I run a subsonic media server from a dedicated raspberry pi. Since having the raspberry as soon as they came out I've been able to connect via ssh.
But last night I get a message on trying to connect from my local #! host that "The remote host xxxx authenticity cannot be established". On my main machine, that I do all my banking from, etc., I accepted it. Now I worry a bit.
When I try to connect tonight from my local machine the connection just times out. Trying to connect to the raspberry server from another local machine I get the same issue: "The host XXXXXXXX authenticity cannot be established. Do you want to continue yes/no?". This time I chose not to.
I do not get any warning in terminator telling me to be careful about man-in-the-middle attacks. I have had such warnings before, when host keys have changed. I accepted them without any issues, quite a few months ago.
This time I'm slightly more worried, as I read about a normal machine warding off 4000 attacks in any given week (all our machines apparently). I also learn more and more about my own lack of understanding with these things, and don't know what how to make things more secure. Weirdly, and this is probably me just being really paranoid, I get a weird prank phone call earlier. I know a few hackers (like the cracker types who don't always do the most savory things- I'm a researcher and am interested in their forms of organization), so do have to be careful I guess.
I'm thinking about just deleting the trusted_hosts keys in .ssh/trusted_hosts
Probably not the best forum to ask about this, but I like it hear and trust people. Does anyone know more about this kind of thing, and feel I should be worried? Can anyone help me remedy the situation? I guess deleting the keys is the most simple thing to do. There is about 6 keys in total I think. I can't remember why I have that many really, as I only really use ssh to access my phone, my raspberry, and that's it.
Last edited by dura (2012-11-09 14:20:58)
Ok, for the time being I just deleted the specific host key for the raspberry pi, like so:
ssh-keygen -R pi@xxxxxxxxxxxxxx
But still the connection just times out.
If anyone has any experience or ideas with this it would be a lot of help.
Last edited by dura (2012-11-06 23:35:36)
Here is a good explanation on using host keys.
Why the host key might change
The more innocent explanations for a changed host key include recompiling or upgrading SSH, rebuilding the server, or just using a different address to get to the same host. When your system stores the host key it records it by address, so even if "localhost" and "127.0.0.1" point to the same server an SSH client will treat them as entirely different entries.
Thus, sometimes that message is expected. But even an expected warning doesn't mean that there couldn't be a man-in-the-middle attack in progress. It sounds a little paranoid, but that's good security for you - anything can happen, at any time, and the more you do to rule out any variables the better.
So let's look at when and how to check the host fingerprint without using an SSH connection. We'll do it by going in through the server's web console.
If none of this applies to you, then I would get worried too.
I have no experience with raspberry pi.
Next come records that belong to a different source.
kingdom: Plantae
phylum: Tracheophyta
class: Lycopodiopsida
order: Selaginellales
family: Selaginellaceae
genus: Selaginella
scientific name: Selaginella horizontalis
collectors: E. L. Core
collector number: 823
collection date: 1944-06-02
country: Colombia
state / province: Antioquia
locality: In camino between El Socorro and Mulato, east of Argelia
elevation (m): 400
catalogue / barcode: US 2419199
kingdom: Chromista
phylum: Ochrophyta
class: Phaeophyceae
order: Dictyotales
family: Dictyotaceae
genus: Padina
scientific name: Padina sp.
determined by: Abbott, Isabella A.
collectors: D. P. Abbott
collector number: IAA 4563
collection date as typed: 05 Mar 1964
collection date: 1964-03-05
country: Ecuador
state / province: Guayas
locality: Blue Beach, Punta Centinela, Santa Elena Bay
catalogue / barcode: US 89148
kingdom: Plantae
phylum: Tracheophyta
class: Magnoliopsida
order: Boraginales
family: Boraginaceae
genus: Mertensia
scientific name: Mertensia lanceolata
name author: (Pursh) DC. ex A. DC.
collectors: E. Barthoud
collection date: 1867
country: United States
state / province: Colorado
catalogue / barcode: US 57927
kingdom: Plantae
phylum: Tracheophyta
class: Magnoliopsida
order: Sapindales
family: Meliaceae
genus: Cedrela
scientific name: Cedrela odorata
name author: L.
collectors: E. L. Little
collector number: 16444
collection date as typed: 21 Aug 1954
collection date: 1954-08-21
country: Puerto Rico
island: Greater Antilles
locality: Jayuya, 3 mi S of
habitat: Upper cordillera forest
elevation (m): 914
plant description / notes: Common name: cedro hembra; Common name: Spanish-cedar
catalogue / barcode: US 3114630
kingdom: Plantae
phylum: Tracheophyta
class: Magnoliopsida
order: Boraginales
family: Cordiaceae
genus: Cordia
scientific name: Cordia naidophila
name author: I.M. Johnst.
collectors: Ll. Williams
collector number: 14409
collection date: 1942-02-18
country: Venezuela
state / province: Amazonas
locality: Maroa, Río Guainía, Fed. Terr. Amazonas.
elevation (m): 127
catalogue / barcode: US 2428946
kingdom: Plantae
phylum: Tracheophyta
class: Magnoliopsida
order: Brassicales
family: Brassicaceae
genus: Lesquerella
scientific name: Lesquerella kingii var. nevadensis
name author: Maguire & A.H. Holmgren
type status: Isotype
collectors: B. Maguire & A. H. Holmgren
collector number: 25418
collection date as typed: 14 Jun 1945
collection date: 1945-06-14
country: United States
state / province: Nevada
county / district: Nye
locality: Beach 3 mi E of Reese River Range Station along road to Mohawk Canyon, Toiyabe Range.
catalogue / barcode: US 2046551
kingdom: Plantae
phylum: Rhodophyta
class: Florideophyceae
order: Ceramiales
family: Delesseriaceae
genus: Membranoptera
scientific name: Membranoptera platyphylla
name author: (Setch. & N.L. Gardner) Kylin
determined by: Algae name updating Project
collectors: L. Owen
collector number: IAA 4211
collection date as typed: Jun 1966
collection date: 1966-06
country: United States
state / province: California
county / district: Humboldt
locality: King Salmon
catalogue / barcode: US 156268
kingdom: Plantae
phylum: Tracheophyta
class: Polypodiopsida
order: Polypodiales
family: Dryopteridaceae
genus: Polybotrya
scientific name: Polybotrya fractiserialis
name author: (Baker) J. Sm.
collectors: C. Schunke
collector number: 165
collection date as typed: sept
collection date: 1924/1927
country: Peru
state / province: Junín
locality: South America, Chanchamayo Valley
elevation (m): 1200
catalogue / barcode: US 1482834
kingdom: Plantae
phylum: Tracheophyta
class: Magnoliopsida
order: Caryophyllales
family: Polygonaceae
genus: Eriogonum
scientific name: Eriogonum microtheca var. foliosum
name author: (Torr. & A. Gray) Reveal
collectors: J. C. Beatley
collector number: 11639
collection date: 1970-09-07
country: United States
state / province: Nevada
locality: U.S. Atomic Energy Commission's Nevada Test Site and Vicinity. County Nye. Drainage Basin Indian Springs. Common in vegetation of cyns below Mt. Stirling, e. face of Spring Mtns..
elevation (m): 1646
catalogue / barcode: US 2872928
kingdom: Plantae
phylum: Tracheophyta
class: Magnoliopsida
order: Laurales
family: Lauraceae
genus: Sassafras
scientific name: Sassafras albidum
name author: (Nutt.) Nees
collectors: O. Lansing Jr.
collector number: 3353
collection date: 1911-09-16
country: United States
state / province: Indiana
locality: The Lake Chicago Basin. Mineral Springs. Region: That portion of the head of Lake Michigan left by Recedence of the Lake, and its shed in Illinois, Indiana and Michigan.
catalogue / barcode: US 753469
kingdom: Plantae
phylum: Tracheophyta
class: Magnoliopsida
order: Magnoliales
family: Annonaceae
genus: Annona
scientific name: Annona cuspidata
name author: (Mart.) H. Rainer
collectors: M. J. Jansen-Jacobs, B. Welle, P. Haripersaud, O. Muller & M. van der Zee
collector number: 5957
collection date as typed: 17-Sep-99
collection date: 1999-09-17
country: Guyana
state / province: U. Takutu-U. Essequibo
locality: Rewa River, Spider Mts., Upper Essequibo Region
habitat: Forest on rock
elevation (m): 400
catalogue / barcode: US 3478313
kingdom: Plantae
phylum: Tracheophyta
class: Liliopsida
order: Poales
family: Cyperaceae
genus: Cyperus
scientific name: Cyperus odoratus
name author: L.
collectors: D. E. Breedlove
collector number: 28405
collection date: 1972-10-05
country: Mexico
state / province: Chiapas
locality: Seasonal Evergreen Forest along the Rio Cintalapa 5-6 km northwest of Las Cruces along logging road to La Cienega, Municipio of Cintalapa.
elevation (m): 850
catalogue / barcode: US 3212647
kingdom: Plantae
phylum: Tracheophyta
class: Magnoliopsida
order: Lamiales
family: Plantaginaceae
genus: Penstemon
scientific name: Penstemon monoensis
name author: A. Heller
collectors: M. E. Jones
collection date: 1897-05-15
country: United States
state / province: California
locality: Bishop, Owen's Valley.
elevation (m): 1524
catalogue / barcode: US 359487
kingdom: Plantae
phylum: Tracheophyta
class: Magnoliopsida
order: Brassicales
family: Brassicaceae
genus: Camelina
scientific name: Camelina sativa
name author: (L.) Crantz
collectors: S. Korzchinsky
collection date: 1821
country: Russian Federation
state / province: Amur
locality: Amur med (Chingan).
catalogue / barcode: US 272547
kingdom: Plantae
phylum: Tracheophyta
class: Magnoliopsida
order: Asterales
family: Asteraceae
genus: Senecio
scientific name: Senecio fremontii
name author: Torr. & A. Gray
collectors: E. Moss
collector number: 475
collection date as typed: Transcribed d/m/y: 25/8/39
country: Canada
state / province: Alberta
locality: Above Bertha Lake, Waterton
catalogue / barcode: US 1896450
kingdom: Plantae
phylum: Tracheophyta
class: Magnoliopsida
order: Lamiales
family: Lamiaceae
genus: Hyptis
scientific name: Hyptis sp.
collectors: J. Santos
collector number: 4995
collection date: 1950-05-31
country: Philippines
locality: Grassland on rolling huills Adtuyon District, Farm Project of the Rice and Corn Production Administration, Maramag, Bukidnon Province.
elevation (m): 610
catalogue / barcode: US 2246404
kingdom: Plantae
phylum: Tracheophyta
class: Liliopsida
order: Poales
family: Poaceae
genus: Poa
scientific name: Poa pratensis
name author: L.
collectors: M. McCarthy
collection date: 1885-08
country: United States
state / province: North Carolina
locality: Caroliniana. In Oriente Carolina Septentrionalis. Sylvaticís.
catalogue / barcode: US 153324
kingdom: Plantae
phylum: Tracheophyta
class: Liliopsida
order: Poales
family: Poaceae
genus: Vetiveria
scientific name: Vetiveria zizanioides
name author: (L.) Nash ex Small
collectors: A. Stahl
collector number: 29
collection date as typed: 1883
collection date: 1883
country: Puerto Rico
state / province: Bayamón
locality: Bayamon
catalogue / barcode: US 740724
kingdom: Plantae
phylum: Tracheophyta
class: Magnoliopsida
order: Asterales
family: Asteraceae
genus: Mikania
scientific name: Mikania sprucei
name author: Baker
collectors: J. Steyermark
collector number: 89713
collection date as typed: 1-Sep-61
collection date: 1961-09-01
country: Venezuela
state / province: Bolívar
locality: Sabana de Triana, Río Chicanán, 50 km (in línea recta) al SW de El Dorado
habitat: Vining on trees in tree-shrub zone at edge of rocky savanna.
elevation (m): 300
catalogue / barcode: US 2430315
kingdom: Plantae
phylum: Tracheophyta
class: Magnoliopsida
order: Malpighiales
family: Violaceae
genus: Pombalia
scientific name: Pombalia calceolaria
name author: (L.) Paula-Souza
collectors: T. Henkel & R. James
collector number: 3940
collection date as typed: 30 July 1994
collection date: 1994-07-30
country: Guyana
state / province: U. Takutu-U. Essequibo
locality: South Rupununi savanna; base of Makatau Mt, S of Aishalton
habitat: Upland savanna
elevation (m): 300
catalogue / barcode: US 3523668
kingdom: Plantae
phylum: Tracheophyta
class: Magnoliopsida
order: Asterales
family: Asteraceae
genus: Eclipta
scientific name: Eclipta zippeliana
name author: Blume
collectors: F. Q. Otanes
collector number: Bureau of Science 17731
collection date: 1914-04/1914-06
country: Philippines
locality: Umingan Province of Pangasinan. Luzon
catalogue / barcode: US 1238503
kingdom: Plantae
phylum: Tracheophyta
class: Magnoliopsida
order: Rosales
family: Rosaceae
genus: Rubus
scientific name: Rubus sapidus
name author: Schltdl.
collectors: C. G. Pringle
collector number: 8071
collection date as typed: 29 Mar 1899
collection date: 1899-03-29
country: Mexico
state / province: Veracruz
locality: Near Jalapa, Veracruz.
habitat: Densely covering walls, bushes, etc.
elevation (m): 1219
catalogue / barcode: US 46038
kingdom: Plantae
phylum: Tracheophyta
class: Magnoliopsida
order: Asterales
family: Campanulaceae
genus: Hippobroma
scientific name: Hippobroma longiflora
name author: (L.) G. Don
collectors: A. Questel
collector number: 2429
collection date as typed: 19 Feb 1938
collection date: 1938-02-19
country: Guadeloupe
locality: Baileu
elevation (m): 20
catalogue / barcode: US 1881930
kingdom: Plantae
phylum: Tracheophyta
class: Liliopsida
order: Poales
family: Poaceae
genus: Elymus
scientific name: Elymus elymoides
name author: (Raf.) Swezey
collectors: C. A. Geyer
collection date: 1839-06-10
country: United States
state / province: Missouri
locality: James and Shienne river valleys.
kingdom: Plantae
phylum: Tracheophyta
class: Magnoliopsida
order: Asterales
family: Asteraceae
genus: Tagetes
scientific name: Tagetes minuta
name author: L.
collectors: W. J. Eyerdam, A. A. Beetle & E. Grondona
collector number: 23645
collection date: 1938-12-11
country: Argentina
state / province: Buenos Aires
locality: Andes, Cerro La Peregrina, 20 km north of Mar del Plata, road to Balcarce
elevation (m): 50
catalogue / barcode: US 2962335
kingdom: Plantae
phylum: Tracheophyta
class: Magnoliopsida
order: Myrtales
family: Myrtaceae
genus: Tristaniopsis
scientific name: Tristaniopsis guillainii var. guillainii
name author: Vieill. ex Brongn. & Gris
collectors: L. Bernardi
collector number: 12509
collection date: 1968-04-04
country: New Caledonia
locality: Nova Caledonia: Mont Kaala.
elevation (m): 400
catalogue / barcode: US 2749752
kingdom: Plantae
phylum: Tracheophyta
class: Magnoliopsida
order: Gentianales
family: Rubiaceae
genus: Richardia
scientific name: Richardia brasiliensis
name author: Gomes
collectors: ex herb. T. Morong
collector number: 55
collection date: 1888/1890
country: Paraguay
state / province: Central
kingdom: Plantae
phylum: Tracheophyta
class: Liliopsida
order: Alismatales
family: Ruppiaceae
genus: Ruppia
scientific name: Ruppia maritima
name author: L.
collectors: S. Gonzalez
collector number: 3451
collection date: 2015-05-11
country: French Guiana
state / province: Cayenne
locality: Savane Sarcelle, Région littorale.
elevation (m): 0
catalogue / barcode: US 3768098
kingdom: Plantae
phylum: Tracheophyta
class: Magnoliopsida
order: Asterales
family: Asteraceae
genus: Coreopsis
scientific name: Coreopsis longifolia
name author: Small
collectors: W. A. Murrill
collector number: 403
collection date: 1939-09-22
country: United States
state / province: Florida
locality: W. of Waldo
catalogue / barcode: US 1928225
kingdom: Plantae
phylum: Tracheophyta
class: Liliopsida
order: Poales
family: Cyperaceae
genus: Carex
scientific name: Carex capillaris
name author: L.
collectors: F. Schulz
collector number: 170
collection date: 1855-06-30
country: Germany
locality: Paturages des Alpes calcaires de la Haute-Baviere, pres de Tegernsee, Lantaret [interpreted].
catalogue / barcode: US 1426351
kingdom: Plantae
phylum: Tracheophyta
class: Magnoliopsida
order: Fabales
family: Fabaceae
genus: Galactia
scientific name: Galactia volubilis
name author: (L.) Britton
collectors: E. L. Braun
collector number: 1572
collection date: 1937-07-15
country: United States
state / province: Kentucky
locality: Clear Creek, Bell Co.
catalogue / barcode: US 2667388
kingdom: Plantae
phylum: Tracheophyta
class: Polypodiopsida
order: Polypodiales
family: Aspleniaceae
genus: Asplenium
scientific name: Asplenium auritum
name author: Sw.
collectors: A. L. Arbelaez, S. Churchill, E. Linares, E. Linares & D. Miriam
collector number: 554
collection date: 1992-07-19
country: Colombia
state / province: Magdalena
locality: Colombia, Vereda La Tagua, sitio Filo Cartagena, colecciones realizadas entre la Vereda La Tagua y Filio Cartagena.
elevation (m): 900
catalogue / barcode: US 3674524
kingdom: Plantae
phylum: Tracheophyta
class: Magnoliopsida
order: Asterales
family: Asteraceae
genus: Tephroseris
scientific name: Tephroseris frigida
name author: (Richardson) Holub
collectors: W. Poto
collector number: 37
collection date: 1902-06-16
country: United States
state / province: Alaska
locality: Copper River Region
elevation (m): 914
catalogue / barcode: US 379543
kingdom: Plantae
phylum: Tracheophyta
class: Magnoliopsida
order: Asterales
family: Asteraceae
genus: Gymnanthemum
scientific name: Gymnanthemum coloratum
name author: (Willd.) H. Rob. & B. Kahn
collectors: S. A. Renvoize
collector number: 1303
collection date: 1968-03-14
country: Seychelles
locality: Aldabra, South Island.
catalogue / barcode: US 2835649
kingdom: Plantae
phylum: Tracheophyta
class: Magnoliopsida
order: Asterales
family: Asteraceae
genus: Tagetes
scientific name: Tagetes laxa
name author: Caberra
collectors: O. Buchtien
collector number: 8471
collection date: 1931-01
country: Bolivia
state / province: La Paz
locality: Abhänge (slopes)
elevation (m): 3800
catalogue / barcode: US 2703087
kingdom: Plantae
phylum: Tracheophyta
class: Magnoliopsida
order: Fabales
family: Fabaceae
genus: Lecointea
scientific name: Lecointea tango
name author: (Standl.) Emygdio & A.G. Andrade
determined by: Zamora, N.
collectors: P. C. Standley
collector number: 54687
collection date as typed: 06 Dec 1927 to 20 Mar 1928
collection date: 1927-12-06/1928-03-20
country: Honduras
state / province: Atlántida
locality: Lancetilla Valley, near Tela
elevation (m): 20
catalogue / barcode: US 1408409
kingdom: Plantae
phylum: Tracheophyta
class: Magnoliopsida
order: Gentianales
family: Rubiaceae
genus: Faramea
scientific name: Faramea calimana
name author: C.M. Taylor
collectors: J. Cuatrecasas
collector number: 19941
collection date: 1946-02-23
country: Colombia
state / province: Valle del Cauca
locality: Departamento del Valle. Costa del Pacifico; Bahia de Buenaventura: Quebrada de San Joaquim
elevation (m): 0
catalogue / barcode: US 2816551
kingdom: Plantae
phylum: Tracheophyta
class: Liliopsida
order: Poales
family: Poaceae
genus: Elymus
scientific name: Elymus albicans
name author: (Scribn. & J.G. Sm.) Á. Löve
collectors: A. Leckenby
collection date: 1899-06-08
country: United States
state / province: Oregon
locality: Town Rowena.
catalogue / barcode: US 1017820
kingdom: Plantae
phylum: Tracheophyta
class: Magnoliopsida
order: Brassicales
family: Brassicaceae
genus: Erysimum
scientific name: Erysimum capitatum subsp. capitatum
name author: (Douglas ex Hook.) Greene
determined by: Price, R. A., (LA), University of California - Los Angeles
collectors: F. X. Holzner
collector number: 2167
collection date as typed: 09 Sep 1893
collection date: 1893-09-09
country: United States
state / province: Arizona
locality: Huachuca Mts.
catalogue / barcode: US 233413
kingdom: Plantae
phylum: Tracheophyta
I dont know to what extent you can control it.
But I would cut it off from the internet.
Am I correct in supposing that the only way to access it is via ssh?
Since the connection using secure keys does not seem to work, try it using IP address, first as your user, then as root.
If none of this works, I suppose you are well and truly locked out of it, and the only way to repair is probably by re-installing - if that is possible.
Hey thanks xaos52. You help me out a lot. I really appreciate it.
I will follow your suggestions, and readings, and may well reinstall it, and do much more research on ssh and subsonic security, etc., I really only set up the media streamer as an experiment, then put owncloud on it as well. It's been running constantly for a few months. Perhaps this weekend is a good time to develop it into a much securer system.